Supplied passage:
After one of my public talks in Kent several years ago, I was approached by a woman from the audience who gave me a thick book in Russian. “I think you’ll enjoy it,” she said, and added that the author – Alexandr Klizovski – was a distant relation of hers.

The bulky volume’s title was ‘The Basis of Understanding of the Modern Epoch’. Its cover blurb claimed it was “the first attempt at a large-scale philosophical understanding of the cosmic evolution of mankind” and referred to Klizovski as a disciple and follower of the Russian artist and theosophist Nikolai Roerich (1874–1947), whose spectacular Indian paintings were very familiar to me.

That was my first introduction to the fascinating world of early 20th-century Russian mysticism, with which I have been fascinated ever since. I often wonder why such a wealth of daring social, religious, philosophical and technological theories originated from late 19th and early 20th-century Russia. Starting with Elena Petrovna Blavatsky, who co-founded the world’s first Theosophical Society in 1875, the turn-of-the century Russian mysticism gave the world such brilliant esoteric philosophers as Pyotr Demianovich Ouspensky and his spiritual teacher and colleague George Ivanovich Gurjieff, whose  works are still widely read and admired all over the globe.

The reason for such proliferation, to my mind, is that between the abolition of serfdom in 1861 and the Bolshevik coup d’etat of 1917, Russia lived through a succession of unprecedented social changes that resulted in popular unrest, poverty and general loss of faith in the future. Against this dire background, mysticism and utopianism – both social and technological – were bound to thrive. The main difference between Russian proponents of esoterism and their Western counterparts, however, was that the former did not limit themselves to pure theory and philosophising, but actually tried to transform the existing reality and came up with multiple working models and doctrines of ‘the new world order’ and ‘the new universe’.

Complete the following:
- 1) From the passage on Russian mysticism, give the stretch from "The reason for" through "and ‘the new universe’." again, substituting "hunger" for "poverty".
- 2) Decide whether each statement agrees with the passage on Russian mysticism, answering yes or no and quoting the words that settle it: (a) Elena Petrovna Blavatsky co-founded the world's first Theosophical Society in 1875. (b) The woman who handed over the book said the author was her brother. (c) Russian proponents of esoterism kept to pure theory.
- 3) Answer from the passage on Russian mysticism:
(a) In what language was the book the woman gave?
(b) In what year was serfdom abolished?
(c) Whose Indian paintings were already very familiar?

Data provided:
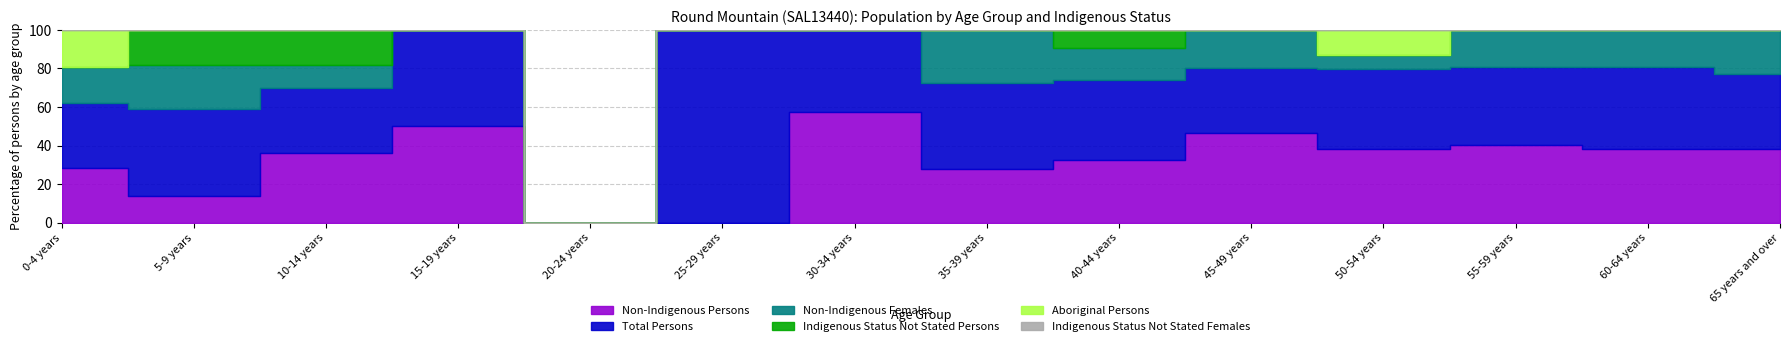

The value of Non-Indigenous Females at 55-59 years is 9. True or false?

True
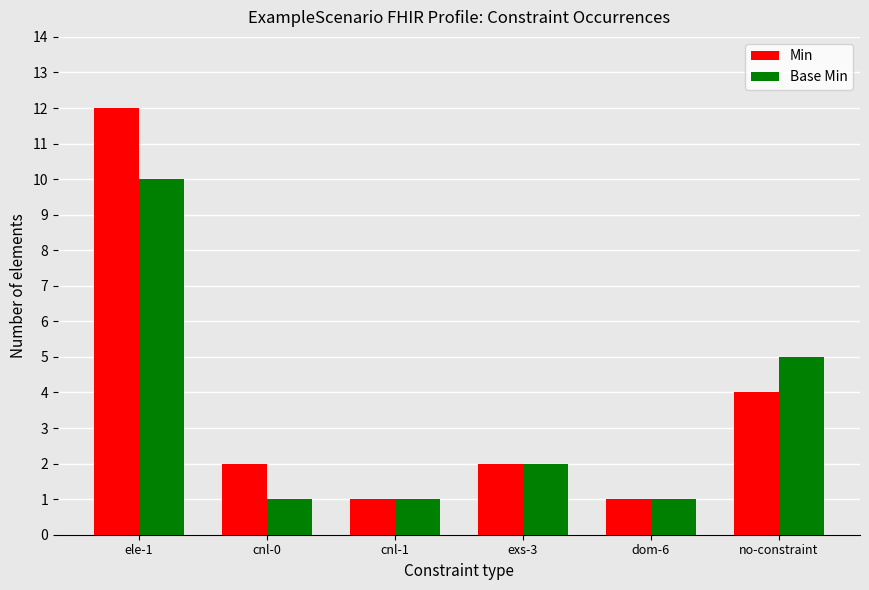

Which series has the widest spread of values?

Min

Task-by-task solutions:
- 1)
The reason for such proliferation, to my mind, is that between the abolition of serfdom in 1861 and the Bolshevik coup d’etat of 1917, Russia lived through a succession of unprecedented social changes that resulted in popular unrest, hunger and general loss of faith in the future. Against this dire background, mysticism and utopianism – both social and technological – were bound to thrive. The main difference between Russian proponents of esoterism and their Western counterparts, however, was that the former did not limit themselves to pure theory and philosophising, but actually tried to transform the existing reality and came up with multiple working models and doctrines of ‘the new world order’ and ‘the new universe’.

- 2)
(a) Yes: "who co-founded the world’s first Theosophical Society in 1875"
(b) No: "was a distant relation of hers"
(c) No: "the former did not limit themselves to pure theory and philosophising"

- 3)
(a) Russian
(b) 1861
(c) Nikolai Roerich's